* **Exercise objective**
Copy exactly the lines of the data below, beginning with the line with "right shoulder: (203, 242)" and ending with the line with "left knee: (1949, 1541)". Pictures are to be omitted.

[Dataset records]
● ● ● ● ● ● ●

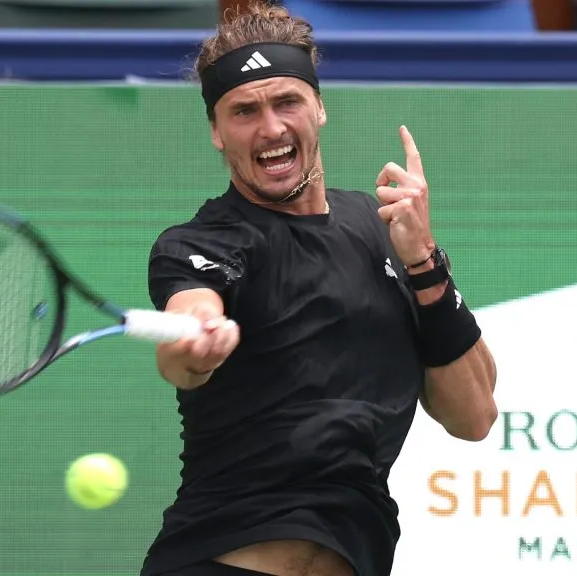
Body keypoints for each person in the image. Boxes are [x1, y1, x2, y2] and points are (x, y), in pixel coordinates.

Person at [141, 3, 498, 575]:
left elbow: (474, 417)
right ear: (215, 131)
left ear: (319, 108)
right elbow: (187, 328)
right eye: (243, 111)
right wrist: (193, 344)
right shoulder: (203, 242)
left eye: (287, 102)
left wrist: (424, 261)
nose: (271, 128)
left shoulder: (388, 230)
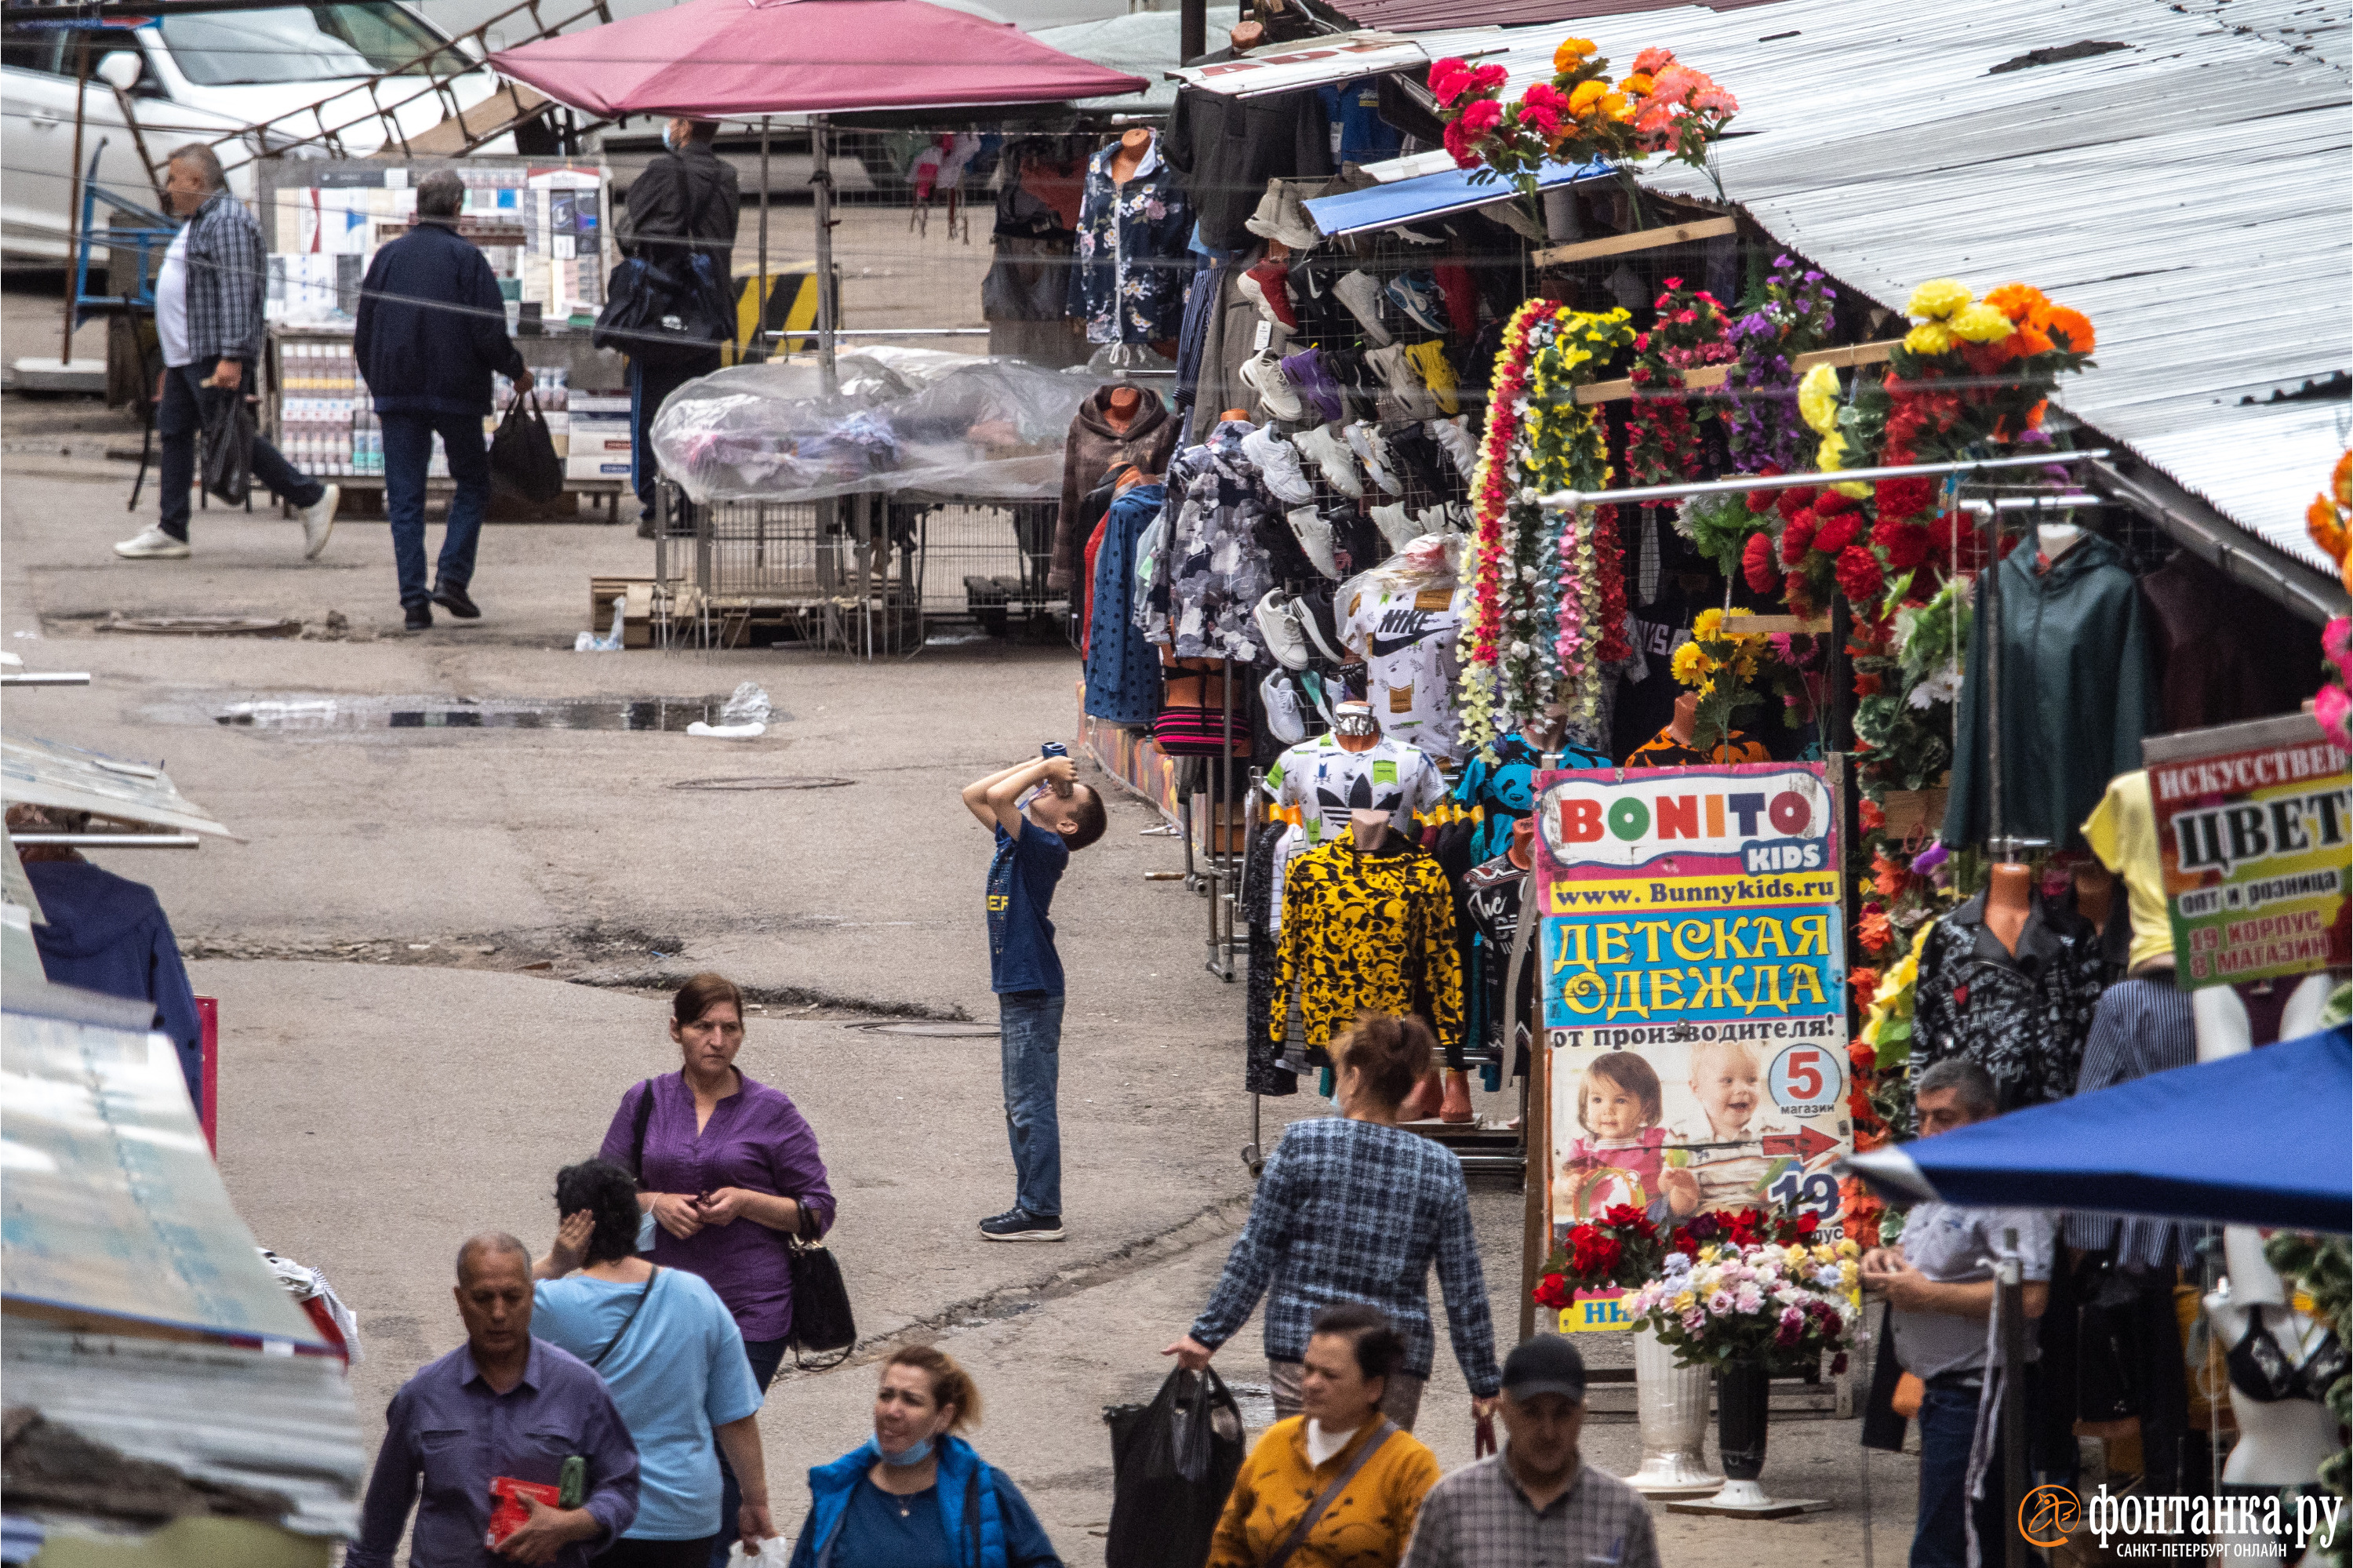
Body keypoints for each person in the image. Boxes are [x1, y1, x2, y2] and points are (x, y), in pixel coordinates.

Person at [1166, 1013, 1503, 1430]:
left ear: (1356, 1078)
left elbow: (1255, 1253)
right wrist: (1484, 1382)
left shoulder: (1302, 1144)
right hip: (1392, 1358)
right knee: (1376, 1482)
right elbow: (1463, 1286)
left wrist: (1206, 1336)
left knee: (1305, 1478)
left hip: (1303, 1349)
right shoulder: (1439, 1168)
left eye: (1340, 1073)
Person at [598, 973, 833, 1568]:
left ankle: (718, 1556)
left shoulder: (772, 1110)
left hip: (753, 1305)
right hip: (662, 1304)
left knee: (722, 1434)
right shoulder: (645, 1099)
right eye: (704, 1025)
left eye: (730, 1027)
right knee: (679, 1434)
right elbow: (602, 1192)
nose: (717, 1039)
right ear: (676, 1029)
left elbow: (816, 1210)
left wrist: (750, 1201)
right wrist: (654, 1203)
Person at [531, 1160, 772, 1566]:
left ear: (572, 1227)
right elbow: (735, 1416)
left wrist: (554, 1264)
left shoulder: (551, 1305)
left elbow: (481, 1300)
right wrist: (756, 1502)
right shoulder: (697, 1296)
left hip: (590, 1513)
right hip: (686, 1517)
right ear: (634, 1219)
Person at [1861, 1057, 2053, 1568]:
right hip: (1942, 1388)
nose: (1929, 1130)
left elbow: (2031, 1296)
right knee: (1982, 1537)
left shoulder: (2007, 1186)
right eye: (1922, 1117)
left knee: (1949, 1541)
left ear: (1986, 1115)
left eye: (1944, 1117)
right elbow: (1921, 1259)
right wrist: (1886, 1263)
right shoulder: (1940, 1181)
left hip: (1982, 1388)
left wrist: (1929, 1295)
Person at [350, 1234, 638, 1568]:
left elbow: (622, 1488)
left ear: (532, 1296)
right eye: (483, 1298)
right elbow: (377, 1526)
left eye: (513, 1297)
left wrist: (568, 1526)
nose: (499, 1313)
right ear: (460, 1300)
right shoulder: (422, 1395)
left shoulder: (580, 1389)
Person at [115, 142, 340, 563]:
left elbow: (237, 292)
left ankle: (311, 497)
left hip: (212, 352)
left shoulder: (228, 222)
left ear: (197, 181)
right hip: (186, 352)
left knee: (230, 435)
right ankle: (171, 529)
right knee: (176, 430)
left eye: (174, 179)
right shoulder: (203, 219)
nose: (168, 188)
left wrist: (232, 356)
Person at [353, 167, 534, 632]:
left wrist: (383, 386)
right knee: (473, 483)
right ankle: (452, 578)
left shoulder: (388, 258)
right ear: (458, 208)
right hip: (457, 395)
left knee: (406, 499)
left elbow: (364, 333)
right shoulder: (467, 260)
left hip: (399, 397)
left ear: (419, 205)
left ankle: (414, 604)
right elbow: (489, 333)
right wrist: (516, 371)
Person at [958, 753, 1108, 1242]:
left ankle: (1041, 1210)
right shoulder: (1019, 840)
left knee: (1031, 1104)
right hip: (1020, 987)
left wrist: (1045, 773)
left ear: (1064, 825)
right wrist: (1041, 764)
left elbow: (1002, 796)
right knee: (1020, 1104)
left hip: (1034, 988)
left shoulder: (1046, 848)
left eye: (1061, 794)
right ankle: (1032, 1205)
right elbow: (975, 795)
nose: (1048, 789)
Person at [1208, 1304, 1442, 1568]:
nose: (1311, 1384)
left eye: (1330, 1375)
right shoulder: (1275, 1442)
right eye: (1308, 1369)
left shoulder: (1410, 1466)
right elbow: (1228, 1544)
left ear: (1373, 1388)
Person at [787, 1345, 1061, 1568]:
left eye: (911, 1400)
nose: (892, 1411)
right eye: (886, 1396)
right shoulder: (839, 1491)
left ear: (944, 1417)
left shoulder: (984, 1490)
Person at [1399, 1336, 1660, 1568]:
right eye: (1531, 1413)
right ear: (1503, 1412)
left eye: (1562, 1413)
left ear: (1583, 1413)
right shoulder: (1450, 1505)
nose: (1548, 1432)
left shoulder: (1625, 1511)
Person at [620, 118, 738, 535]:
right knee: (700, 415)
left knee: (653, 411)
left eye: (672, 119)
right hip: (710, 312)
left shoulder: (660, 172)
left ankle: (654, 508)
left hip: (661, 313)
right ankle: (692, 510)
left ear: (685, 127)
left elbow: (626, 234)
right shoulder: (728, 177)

● ● ● ● ● ● ●

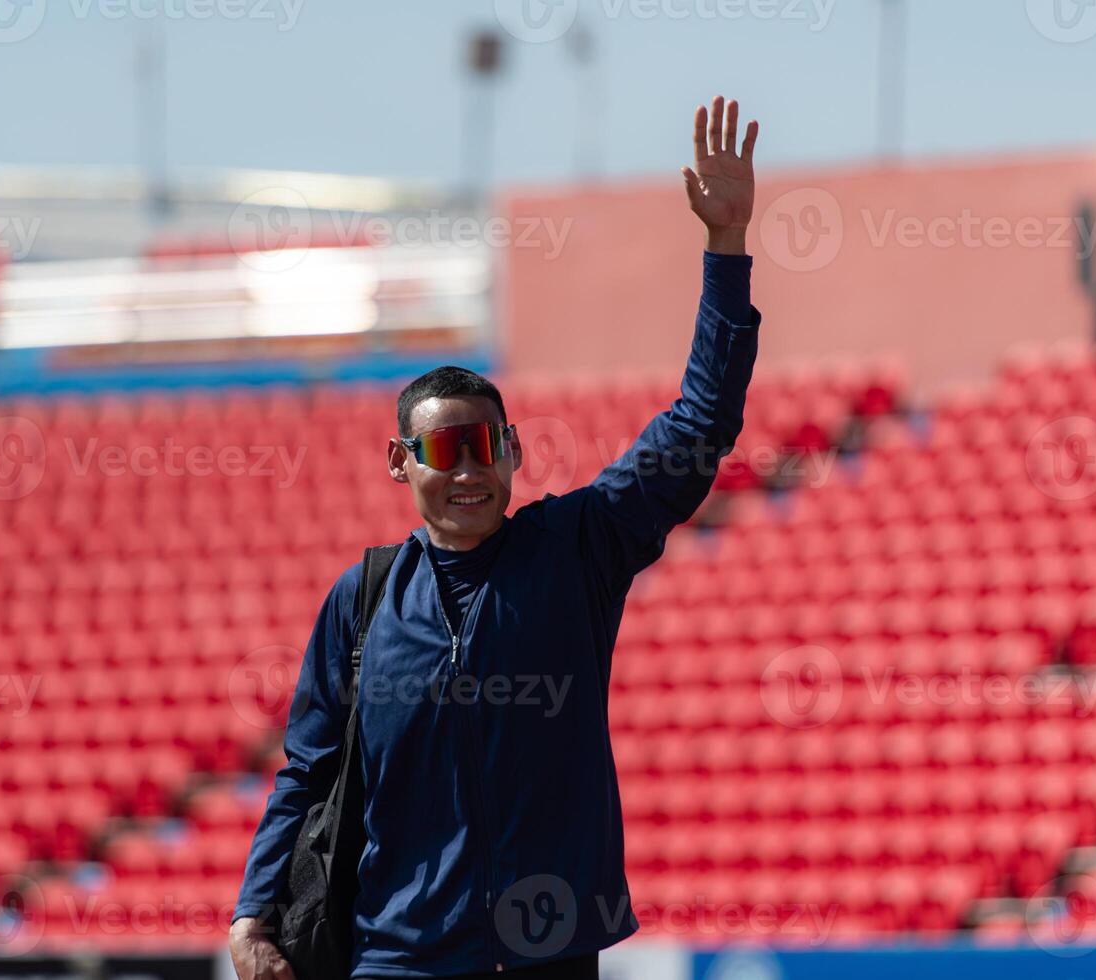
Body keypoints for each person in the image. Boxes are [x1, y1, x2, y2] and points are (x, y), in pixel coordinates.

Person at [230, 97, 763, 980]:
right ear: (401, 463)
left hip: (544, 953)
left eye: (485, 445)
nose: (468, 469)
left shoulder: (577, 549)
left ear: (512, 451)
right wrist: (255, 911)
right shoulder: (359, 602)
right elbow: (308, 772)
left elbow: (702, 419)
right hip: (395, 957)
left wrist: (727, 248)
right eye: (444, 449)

● ● ● ● ● ● ●

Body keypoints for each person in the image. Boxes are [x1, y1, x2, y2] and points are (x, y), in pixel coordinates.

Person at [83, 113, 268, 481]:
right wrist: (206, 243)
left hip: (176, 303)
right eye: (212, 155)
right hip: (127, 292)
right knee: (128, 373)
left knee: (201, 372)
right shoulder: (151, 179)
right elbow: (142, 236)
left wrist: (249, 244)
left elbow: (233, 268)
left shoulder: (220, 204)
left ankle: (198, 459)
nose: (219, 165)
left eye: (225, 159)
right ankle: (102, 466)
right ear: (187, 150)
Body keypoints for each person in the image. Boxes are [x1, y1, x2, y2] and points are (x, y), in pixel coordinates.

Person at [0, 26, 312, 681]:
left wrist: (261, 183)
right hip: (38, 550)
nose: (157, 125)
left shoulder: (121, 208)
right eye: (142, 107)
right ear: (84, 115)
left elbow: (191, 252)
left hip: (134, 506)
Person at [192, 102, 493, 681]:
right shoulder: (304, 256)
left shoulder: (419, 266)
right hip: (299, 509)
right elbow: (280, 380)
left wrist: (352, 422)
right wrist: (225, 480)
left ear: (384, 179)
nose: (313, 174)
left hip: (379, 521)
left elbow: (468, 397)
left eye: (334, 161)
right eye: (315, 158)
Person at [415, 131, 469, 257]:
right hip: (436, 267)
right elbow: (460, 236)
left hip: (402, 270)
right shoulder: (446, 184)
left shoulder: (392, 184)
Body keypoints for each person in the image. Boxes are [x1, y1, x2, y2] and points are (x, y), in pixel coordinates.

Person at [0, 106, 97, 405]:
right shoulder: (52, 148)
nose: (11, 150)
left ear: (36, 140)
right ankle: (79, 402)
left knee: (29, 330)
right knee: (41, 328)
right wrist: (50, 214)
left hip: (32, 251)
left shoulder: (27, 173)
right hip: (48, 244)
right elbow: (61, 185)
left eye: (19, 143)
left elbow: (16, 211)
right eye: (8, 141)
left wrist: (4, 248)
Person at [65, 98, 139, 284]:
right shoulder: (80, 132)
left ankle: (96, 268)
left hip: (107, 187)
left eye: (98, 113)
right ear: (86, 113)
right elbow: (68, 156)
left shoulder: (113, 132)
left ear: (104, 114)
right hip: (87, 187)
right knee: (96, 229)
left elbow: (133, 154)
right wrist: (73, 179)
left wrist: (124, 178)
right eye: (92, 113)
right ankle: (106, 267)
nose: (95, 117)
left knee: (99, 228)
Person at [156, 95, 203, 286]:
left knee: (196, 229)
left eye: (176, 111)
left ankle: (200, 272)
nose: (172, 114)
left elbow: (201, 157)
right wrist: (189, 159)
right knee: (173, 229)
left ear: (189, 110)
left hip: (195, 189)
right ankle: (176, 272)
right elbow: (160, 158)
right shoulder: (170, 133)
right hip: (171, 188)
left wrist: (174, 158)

● ● ● ● ● ● ●

* **Result**
right shoulder: (203, 242)
left eye: (287, 102)
left wrist: (424, 261)
nose: (271, 128)
left shoulder: (388, 230)
Body keypoints for each person in the image. Boxes are [x1, y1, x2, y2] and points are (x, y), in pixel coordinates.

Person at [1166, 1013, 1503, 1430]:
left ear: (1356, 1078)
left elbow: (1255, 1253)
right wrist: (1484, 1382)
left shoulder: (1302, 1144)
right hip: (1392, 1358)
right knee: (1376, 1482)
right elbow: (1463, 1286)
left wrist: (1206, 1336)
left knee: (1305, 1478)
left hip: (1303, 1349)
right shoulder: (1439, 1168)
left eye: (1340, 1073)
Person at [598, 973, 833, 1568]:
left ankle: (718, 1556)
left shoulder: (772, 1110)
left hip: (753, 1305)
right hip: (662, 1304)
left knee: (722, 1434)
right shoulder: (645, 1099)
right eye: (704, 1025)
left eye: (730, 1027)
right knee: (679, 1434)
right elbow: (602, 1192)
nose: (717, 1039)
right ear: (676, 1029)
left elbow: (816, 1210)
left wrist: (750, 1201)
right wrist: (654, 1203)
Person at [531, 1160, 772, 1566]:
left ear: (572, 1227)
right elbow: (735, 1416)
left wrist: (554, 1264)
left shoulder: (551, 1305)
left elbow: (481, 1300)
right wrist: (756, 1502)
right shoulder: (697, 1296)
left hip: (590, 1513)
right hip: (686, 1517)
right ear: (634, 1219)
Person at [1861, 1057, 2053, 1568]:
right hip: (1942, 1388)
nose: (1929, 1130)
left elbow: (2031, 1296)
right knee: (1982, 1537)
left shoulder: (2007, 1186)
right eye: (1922, 1117)
left knee: (1949, 1541)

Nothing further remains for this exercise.